I Hiked: The Vrmac Fortress (Kotor, Montenegro)

Far from the teeming cruise ship crowds, you’ll find this charming and uncomplicated hike to an abandoned fortress from the Austro-Hungarian Empire. Starting at the edge of town, the Vrmac hike winds its way up through a quiet forest with plenty of vantage points of the beautiful Kotor Bay.   

Difficulty: Easy
Type of Hike: Stone path/trail
Time: 3.5-4 hours round-trip
Distance: 6.2 kilometers round-trip
Number of Wrong Turns: 0!

The Trailhead
It takes about 15 minutes from the Old Town of Kotor to reach the trailhead, although I had difficulty finding the actual start of the trail. You’re looking for any signs with the red and white marker, and not that one trail that goes through someone’s backyard.

On The Trail
The hike immediately starts heading up via switchbacks on a leisurely stone paved trail lined with pomegranate trees. You’re quickly rewarded with expansive views of the Kotor Bay. The route is mostly shaded, which hides you from that strong midday sun.

At the top, you’ll reach an abandoned military outpost, which is both mysterious and gross in equal parts. I don’t recommend going into any of the rooms – that is not animal shit on the floor.

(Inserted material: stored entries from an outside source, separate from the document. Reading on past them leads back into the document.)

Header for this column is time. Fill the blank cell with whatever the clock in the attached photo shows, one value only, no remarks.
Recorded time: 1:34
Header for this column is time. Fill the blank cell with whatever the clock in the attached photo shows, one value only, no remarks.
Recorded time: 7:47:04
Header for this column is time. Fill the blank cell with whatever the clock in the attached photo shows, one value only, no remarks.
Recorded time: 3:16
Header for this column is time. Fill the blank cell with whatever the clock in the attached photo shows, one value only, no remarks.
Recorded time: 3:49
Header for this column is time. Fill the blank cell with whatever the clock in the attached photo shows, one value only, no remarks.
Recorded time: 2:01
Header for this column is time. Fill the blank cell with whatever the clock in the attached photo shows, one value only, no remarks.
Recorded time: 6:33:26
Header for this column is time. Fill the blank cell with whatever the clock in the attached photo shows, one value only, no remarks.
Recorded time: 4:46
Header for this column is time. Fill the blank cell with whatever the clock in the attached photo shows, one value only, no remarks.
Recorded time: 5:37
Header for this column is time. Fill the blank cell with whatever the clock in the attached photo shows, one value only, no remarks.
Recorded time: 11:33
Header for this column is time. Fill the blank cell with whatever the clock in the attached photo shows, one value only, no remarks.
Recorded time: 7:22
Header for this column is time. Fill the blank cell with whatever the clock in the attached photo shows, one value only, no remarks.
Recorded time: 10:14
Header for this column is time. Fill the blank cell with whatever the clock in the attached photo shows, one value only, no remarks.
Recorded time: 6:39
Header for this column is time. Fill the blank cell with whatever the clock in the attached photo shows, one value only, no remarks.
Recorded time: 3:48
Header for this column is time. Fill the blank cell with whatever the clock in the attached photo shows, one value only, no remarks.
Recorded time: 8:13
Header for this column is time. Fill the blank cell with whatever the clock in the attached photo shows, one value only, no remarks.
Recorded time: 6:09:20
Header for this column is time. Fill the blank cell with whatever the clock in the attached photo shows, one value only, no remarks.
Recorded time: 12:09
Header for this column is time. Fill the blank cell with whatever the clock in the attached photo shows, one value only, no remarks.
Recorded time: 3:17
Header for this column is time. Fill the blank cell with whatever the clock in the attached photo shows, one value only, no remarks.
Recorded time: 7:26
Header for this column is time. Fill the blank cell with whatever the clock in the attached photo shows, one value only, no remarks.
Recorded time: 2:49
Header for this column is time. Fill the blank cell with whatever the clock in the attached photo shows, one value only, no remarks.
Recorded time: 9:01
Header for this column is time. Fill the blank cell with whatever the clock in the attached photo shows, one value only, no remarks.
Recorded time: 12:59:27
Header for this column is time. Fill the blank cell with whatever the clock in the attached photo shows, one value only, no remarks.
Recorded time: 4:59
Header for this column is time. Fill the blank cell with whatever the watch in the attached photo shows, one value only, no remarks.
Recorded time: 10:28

At the end of the ghost town, you’ll find the Fort Vrmac built in 1894. I would have spent more time here, but upon my arrival a dozen camouflaged soldiers armed with assault rifles emerged from the shadows. It would take me a moment to realize it was a paintball crew. Or was it?

Used in both World War I, World War II, and most recently by the Yugoslav army at the end of the century, the now abandoned fortress is remarkably well preserved. While most of the entrances are blocked, there are ways to get inside, which I didn’t do because I felt like I would be walking into a most dangerous game situation with the paintballers. And also because I’ve seen trailers for horror movies before.

Expanding the Hike
There’s a few trails heading off the top of the hill here. You could head down the backside into Tivat or take a longer route back into town. Really, you can’t go wrong hiking around here. It’s that nice.

Where to Stay
While completely packed during the day with tourists, the Old Town empties out in the evening and is delightful. I stayed at the Kotor Old Town Hostel ($20 USD per night), which included a cat that likes to curl up in your lap, but will bite you if you try to move. This is not contentment in the picture. It’s fear.

Final Thoughts
An ideal half-day hike, the Vrmac Fortress has a little bit of everything except the crowds. A week ago, I was hiking in the snows of north Montenegro and now I’m wearing shorts and eating fresh fruit. I am coming to love this country.